[PAGE EXTRACT Boundary: Start]

First, unlike other fields of law where fiduciary obligations play a key role, in corporate law, not one, not two, but three distinct actors owe fiduciary duties—executive officers, directors, and controlling shareholders. The beneficiaries of those actors' duties, the reasons for imposing duties, and the scope and demands of fiduciary duties differ for the three actors. Thus, there is not a singular duty of care and loyalty in Delaware corporate law, but multiple variations of those duties owed by multiple actors. Delaware has a law of fiduciaries, not a fiduciary law.
Second, this chapter challenges the supposed standard of conduct-standard of review divergence first hailed in 1993 by Professor Melvin Eisenberg as unique to corporate law. The construct was descriptively inaccurate as a matter of corporate law doctrine when Professor Eisenberg first wrote, it has been little used by the Supreme Court since then—only one Supreme Court decision since 1993 uses both "standard of conduct" and "standard of review" in the same opinion—and the standards often converge rather than diverge. Where divergence does exist—infrequently—it is doubtful that unenforced standards of conduct can properly be considered to be "law" or that such divergence serves any useful purpose.

[PAGE EXTRACT Boundary: End]
[LISTED ENTRIES Boundary: Start]

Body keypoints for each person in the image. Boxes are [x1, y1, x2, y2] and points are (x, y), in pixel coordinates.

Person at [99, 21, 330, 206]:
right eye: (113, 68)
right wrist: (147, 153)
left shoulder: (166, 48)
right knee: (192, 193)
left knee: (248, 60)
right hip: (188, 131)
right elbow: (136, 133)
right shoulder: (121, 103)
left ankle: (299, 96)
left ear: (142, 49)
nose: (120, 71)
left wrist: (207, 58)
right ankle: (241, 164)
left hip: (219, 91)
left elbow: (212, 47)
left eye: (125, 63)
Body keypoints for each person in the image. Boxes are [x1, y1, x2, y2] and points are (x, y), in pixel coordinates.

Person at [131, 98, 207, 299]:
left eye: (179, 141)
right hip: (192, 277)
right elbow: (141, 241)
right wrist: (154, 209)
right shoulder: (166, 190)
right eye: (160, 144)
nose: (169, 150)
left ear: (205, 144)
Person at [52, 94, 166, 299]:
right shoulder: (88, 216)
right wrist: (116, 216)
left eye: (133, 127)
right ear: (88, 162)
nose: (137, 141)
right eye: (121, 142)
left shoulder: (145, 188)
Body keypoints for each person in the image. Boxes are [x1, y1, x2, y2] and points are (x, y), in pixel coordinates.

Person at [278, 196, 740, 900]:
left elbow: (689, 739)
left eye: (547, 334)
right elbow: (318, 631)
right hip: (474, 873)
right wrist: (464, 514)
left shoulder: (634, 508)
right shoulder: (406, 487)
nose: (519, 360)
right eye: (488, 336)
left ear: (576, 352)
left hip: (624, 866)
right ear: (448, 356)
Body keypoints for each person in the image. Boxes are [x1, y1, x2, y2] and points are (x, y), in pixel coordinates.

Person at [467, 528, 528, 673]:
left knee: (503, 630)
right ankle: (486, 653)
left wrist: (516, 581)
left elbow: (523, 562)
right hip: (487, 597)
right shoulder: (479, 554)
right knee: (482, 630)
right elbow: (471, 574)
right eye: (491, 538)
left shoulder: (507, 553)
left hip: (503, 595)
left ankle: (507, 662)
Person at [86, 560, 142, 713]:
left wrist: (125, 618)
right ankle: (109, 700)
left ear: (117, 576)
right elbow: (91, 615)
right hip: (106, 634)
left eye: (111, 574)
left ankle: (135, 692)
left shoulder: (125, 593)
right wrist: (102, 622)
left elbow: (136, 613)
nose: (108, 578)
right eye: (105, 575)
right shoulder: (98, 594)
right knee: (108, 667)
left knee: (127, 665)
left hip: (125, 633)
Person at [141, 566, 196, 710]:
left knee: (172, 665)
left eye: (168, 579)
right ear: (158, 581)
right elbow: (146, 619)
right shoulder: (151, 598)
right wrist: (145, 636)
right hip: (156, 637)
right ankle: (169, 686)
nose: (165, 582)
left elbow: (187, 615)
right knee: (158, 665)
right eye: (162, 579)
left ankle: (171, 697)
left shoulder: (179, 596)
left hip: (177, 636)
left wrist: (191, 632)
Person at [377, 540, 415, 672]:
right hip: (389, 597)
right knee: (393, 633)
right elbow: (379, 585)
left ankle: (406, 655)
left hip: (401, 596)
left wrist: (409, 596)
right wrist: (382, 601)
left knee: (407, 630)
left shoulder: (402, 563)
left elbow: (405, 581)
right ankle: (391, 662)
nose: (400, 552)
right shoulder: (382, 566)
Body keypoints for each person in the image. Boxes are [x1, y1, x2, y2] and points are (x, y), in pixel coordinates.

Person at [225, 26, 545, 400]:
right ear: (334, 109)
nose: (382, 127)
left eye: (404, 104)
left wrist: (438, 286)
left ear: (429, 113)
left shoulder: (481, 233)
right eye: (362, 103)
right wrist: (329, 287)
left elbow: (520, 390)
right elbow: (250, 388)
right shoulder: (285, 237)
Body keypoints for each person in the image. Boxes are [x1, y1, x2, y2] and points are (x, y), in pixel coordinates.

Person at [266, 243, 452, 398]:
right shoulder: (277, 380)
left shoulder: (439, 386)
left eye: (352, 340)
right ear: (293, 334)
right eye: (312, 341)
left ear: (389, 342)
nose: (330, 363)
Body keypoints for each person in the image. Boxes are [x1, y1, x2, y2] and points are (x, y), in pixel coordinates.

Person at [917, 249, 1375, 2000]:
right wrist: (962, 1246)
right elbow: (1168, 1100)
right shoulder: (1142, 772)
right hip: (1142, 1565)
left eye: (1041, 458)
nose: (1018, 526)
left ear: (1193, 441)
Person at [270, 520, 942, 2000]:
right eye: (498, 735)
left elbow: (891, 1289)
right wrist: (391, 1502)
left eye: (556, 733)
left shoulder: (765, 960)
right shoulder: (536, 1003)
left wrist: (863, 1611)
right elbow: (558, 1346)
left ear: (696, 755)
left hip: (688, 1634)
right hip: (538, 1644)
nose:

[LISTED ENTRIES Boundary: End]

TASKS TO PERFORM:
1) Can you echo, word for word, the part of the corporate-law passage starting with "First, unlike other" and going on through "a fiduciary law."?
2) According to the corporate-law passage, which actors owe fiduciary duties?

SOLVED TASKS:
1)
First, unlike other fields of law where fiduciary obligations play a key role, in corporate law, not one, not two, but three distinct actors owe fiduciary duties—executive officers, directors, and controlling shareholders. The beneficiaries of those actors' duties, the reasons for imposing duties, and the scope and demands of fiduciary duties differ for the three actors. Thus, there is not a singular duty of care and loyalty in Delaware corporate law, but multiple variations of those duties owed by multiple actors. Delaware has a law of fiduciaries, not a fiduciary law.

2) Executive officers, directors, and controlling shareholders.